Das Haftungsrisiko beim Freifunk ist aus technischer Sicht sehr gering, da der gesamte Internetverkehr von den WLAN-Zugängen über verschlüsselte Verbindungen zu zentralen Punkten gesendet und erst dort gebündelt in das Internet geleitet wird. Dadurch lässt sich technisch nicht mehr nachvollziehen, über welchen WLAN-Zugangspunkt eine Rechtsverletzung tatsächlich begangen wurde. Sollte allerdings über andere Wege (beispielsweise durch das Geständnis eines Angeklagten im Rahmen eines Verfahrens) bekannt werden, dass ein von der Stadt bereitgestellter Freifunk-Zugang missbräuchlich genutzt wurde, könnte dies je nach Schwere der Rechtsverletzung einen eventuell sogar erheblichen Image-Schaden für die Stadtverwaltung darstellen. Da es sich beim Freifunk-Netz um ein offenes WLAN handelt, werden folgerichtig auch keine Internetseiten gesperrt. Dies bedeutet jedoch auch, dass über diesen Weg alle Inhalte (z. B. auch jugendgefährdende) frei abrufbar sind. Die Verantwortung liegt ausschließlich beim Nutzer des freien WLAN-Netzes.
Die möglichen Risiken einer missbräuchlichen Nutzung und die Wahrscheinlichkeit ihres Eintritts sind mit Blick auf die Vorteile eines offenen und freien Internetzugangs, der neben dem Tourismus insbesondere auch sozial schwächer gestellten Personenkreisen zugutekommen dürfte, zu vernachlässigen. Die Verwaltung schlägt daher die Unterstützung der Freifunk-Initiative mittels Hardware-Bereitstellung, Internetzugängen sowie Nutzung öffentlicher Gebäude für die Errichtung von WLAN-Zugangspunkten zum Aufbau eines Bürger-WLANs in der Innenstadt vor. Diese Unterstützung ist ein Signal an die Mülheimer Händler- und Bürgerschaft, dem Beispiel der Stadt zu folgen und ebenfalls einen Beitrag zum Aufbau eines flächendeckenden, offenen und freien WLANs in der Innenstadt zu leisten.

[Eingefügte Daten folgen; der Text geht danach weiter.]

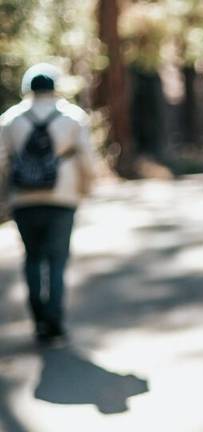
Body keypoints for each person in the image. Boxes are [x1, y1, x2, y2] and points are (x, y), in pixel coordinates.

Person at [0, 63, 96, 342]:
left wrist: (6, 195)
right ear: (55, 87)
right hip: (62, 197)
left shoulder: (10, 119)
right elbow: (87, 160)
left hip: (23, 198)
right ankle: (53, 322)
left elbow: (3, 161)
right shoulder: (73, 117)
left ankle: (38, 318)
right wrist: (85, 189)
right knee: (57, 259)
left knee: (32, 257)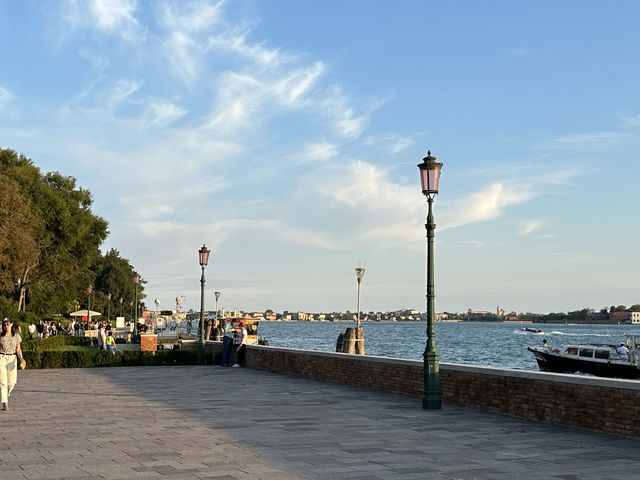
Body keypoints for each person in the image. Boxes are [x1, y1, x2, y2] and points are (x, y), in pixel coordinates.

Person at [0, 318, 26, 411]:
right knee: (3, 382)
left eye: (7, 324)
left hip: (12, 358)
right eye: (4, 324)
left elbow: (18, 349)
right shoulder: (1, 336)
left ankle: (6, 394)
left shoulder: (16, 336)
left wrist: (21, 358)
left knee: (11, 383)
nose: (6, 326)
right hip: (2, 358)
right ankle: (5, 403)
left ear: (11, 324)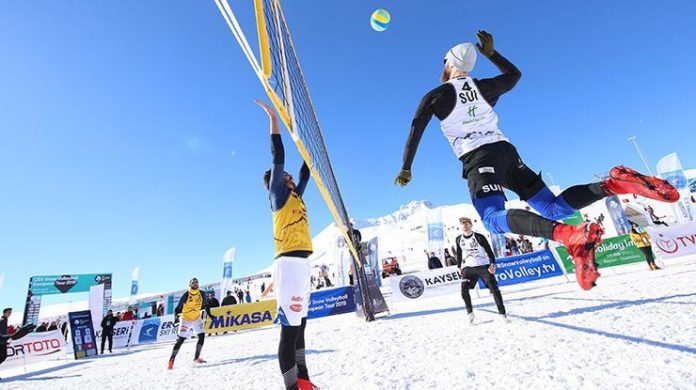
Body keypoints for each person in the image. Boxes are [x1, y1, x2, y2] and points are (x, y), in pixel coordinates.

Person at [395, 30, 679, 290]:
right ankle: (614, 185)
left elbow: (415, 128)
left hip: (478, 156)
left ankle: (569, 236)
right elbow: (515, 75)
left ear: (449, 63)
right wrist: (493, 55)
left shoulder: (436, 95)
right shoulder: (487, 88)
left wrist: (406, 167)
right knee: (553, 207)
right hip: (507, 153)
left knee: (493, 219)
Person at [257, 99, 319, 390]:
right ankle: (291, 387)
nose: (290, 175)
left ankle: (303, 381)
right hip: (288, 264)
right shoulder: (277, 195)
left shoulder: (297, 196)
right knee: (290, 330)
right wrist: (273, 119)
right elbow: (278, 155)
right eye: (286, 175)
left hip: (302, 263)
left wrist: (311, 145)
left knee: (302, 325)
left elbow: (306, 172)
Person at [455, 217, 507, 323]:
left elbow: (489, 252)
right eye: (463, 224)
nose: (465, 225)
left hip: (483, 266)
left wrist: (492, 264)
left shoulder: (479, 237)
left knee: (494, 289)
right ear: (460, 226)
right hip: (468, 268)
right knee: (464, 289)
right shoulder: (459, 239)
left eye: (467, 223)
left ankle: (502, 313)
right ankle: (470, 313)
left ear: (471, 225)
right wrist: (458, 266)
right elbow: (459, 253)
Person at [168, 277, 211, 369]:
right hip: (186, 319)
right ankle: (171, 360)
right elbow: (178, 308)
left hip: (196, 318)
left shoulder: (202, 293)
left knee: (202, 336)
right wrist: (175, 318)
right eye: (193, 282)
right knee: (181, 340)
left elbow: (206, 305)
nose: (195, 283)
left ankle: (196, 358)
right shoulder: (186, 294)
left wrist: (210, 314)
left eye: (196, 282)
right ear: (190, 284)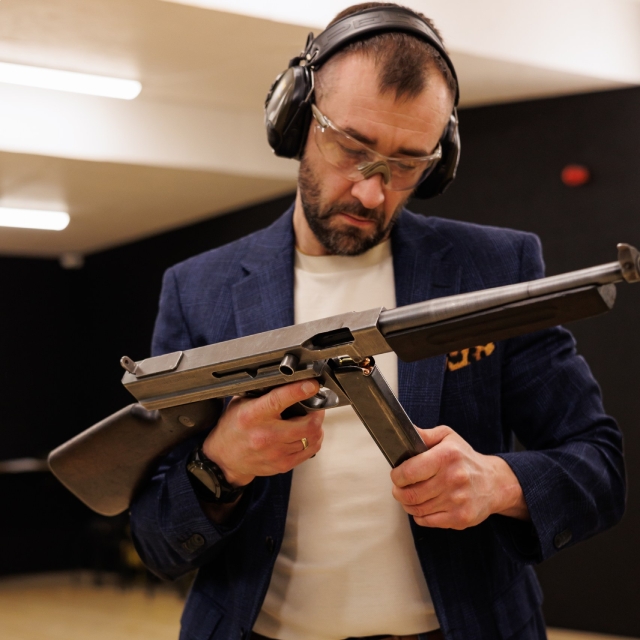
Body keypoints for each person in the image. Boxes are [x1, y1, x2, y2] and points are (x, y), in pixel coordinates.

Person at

Für Mülheim gilt eine Besonderheit: Nach der Sitzung des Ausschusses für Wirtschaft, Stadtentwicklung und Mobilität wurde durch ein Anschreiben an die Stadtverwaltung bekannt, dass neben dem Freifunk Rheinland e.V. (FFRL) mit dem Verbund freier Netzwerke NRW e.V. (VFN-NRW) eine zweite Freifunk-Initiative auf Mülheimer Stadtgebiet aktiv ist. Auch wenn beide Vereine das gleiche Ziel verfolgen und eine sehr ähnliche Technik verwenden, scheint eine Zusammenarbeit in Mülheim aus nicht näher bekannten Gründen zum gegenwärtigen Zeitpunkt nicht möglich zu sein. Die städtische Unterstützung der Freifunk-Initiative ist primär darauf ausgerichtet, den Mülheimer Bürgern und Bürgerinnen und auch Besuchern ein flächendeckendes WLAN im Innenstadtbereich auf möglichst komfortable Weise zur Verfügung zu stellen. Aus Sicht der Verwaltung ist dies am besten mit einem einheitlichen Freifunk-Netz möglich. Der FFRL hat im August mit knapp 5.900[2] Zugangspunkten und rund 13.300 Nutzern im Vergleich zu den ca. 420[3] Freifunk-Routern des VFN-NRW mit etwa 1220 Anwendern eine deutlich größere Verbreitung in Nordrhein-Westfalen.
Vor diesem Hintergrund schlägt die Verwaltung deshalb vor, den flächendeckenden Freifunk in der Innenstadt gemäß des vorgestellten Konzeptes durch den Freifunk Rheinland e.V. in Mülheim zu etablieren.
In diesem Rahmen sollte ergänzend auch geprüft werden, mit welchem technischen und monetären Aufwand Stadtteile mit erhöhtem sozialem Förderbedarf ebenfalls von dem freien Netzzugang profitieren und Standorte von Beteiligungsgesellschaften mit einbezogen werden können. Die MST wird diesen Prozess durch Information der Händler in der Innenstadt unterstützen.
Die Verwaltung behält sich eine jederzeitige Beendigung der Unterstützung vor, wenn rechtliche, politische oder tagesaktuelle Geschehnisse dies erfordern sollten.
[1] Dortmund mit Dokom; Köln mit Rheinenergie und NetCologne; Bochum mit Bochum Marketing GmbH und SIB systeme GmbH; Gelsenkirchen und Gladbeck mit Gelsen-Net Finanzielle Auswirkungen: Die einmaligen Kosten für die Bereitstellung von Hardware betragen 4.000 €, die allerdings nur sukzessive mit fortschreitendem Projektverlauf fällig werden. An laufenden Kosten müssen jährlich 1.300 € für die Bereitstellung der Internetzugänge, die Hardwarepflege und den Beitritt zum Freifunk Rheinland e.V. veranschlagt werden. Damit wird gemäß dem vorliegenden Konzept der Freifunk-Initiative Mülheim ein WLAN aufgebaut, welches einen Großteil der Außenflächen im Innenstadtbereich abdeckt. Dieses Kernnetz kann durch eine Beteiligung von Händlern und Bürgern weiter ausgebaut werden. Die Kosten dieser Maßnahme können haushaltsneutral im Bereich des Amtes Zentraler Service (Produktgruppe PN01100 / Technikunterstützte Informationsverarbeitung) im Rahmen der etatisierten Mittel finanziert werden und führen zu keiner Haushaltsausweitung. Die Beteiligung von Sponsoren ist ebenfalls denkbar.